*** Opening Text for analysis ***
USMCA, Trump’s new NAFTA deal, explained in 600 words

The leaders of the United States, Mexico, and Canada sign the USMCA on November 30, 2018, at the G20 summit in Buenos Aires, Argentina.
Pablo Martinez Monsivais/AP Photo

The United States Mexico Canada Agreement (USMCA) is an updated version of the nearly 25-year-old, trillion-dollar North American Free Trade Agreement (NAFTA). It includes major changes on cars and new policies on labor and environmental standards, intellectual property protections, and some digital trade provisions.

During the 2016 presidential campaign, Donald Trump promised to renegotiate NAFTA, which he called “the worst trade deal ever made.” As president, he did so. The result is the USMCA, which Trump signed into law in January and touted as one of his signature achievements in his State of the Union address.

Here’s a brief overview of what’s in it:

In June 2019, Mexico became the first country to ratify the deal. But in the US, Democrats on Capitol Hill refused to sign on to the deal without stronger enforcement of labor provisions, stricter environmental protections, and other changes.
*** Closing Text for analysis ***
● Request 1: Rewrite the USMCA explainer from "The leaders of" up to and including "the Union address.", putting "rework" in place of "renegotiate".
● Request 2: According to the USMCA explainer, which country was the first to ratify the deal, and when?
● Request 3:
Check each statement against the USMCA explainer and answer yes or no, quoting the words that decide it.
(a) The USMCA was signed at the G20 summit in Buenos Aires.
(b) Canada was the first country to ratify the deal.
(c) NAFTA is described as nearly 25 years old.
*** Opening Data provided ***
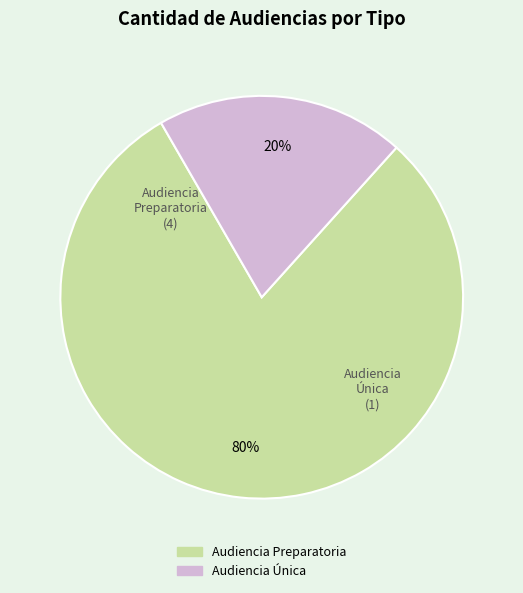

To the nearest percent, what portion does Audiencia Única represent?

20%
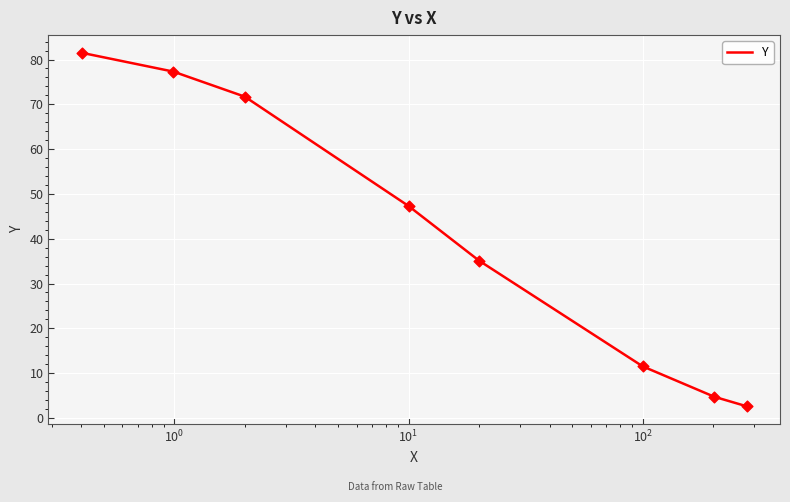

What is the maximum value shown in the chart?

81.5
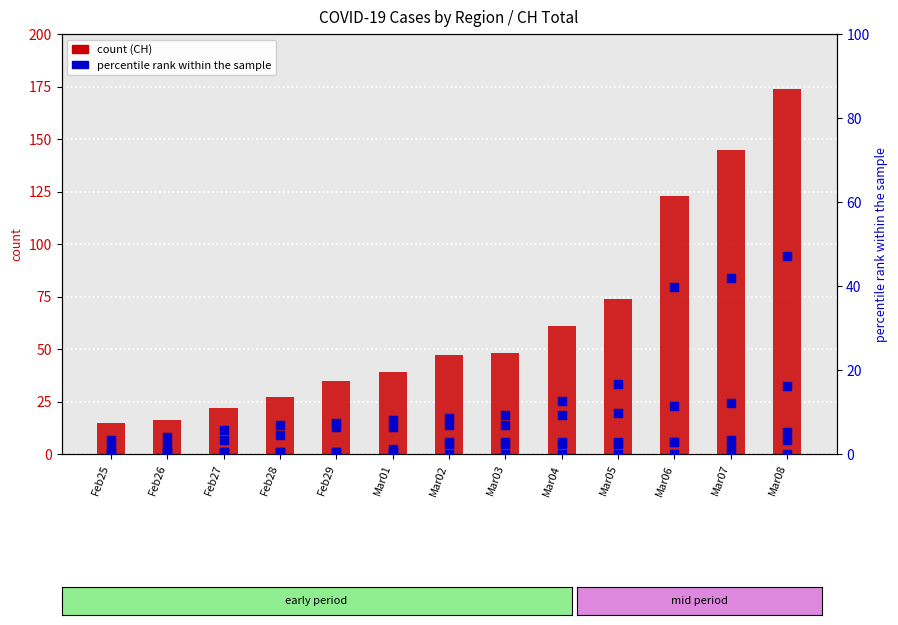

Which series reaches the maximum Y coordinate?

CH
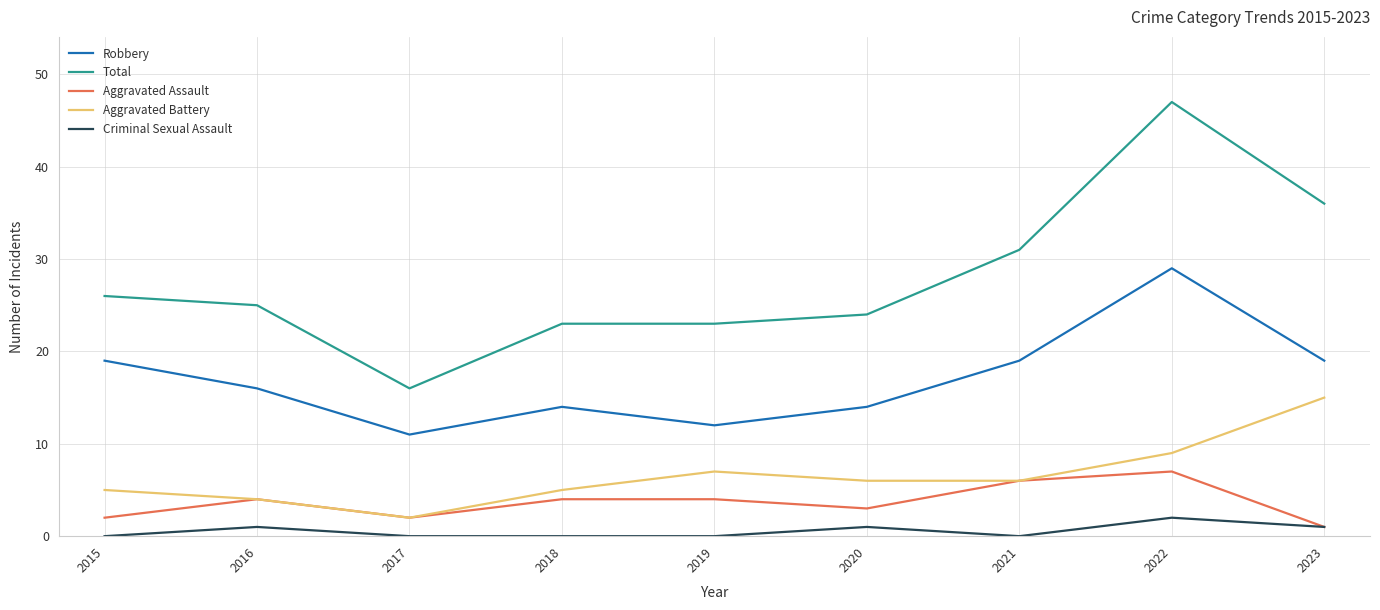

What is the difference between the second highest and second lowest values in the Criminal Sexual Assault series?

1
*** Closing Data provided ***
● Your response 1:
The leaders of the United States, Mexico, and Canada sign the USMCA on November 30, 2018, at the G20 summit in Buenos Aires, Argentina.
Pablo Martinez Monsivais/AP Photo

The United States Mexico Canada Agreement (USMCA) is an updated version of the nearly 25-year-old, trillion-dollar North American Free Trade Agreement (NAFTA). It includes major changes on cars and new policies on labor and environmental standards, intellectual property protections, and some digital trade provisions.

During the 2016 presidential campaign, Donald Trump promised to rework NAFTA, which he called “the worst trade deal ever made.” As president, he did so. The result is the USMCA, which Trump signed into law in January and touted as one of his signature achievements in his State of the Union address.

● Your response 2: Mexico, in June 2019.

● Your response 3:
(a) Yes: "sign the USMCA on November 30, 2018, at the G20 summit in Buenos Aires, Argentina"
(b) No: "In June 2019, Mexico became the first country to ratify the deal."
(c) Yes: "the nearly 25-year-old, trillion-dollar North American Free Trade Agreement (NAFTA)"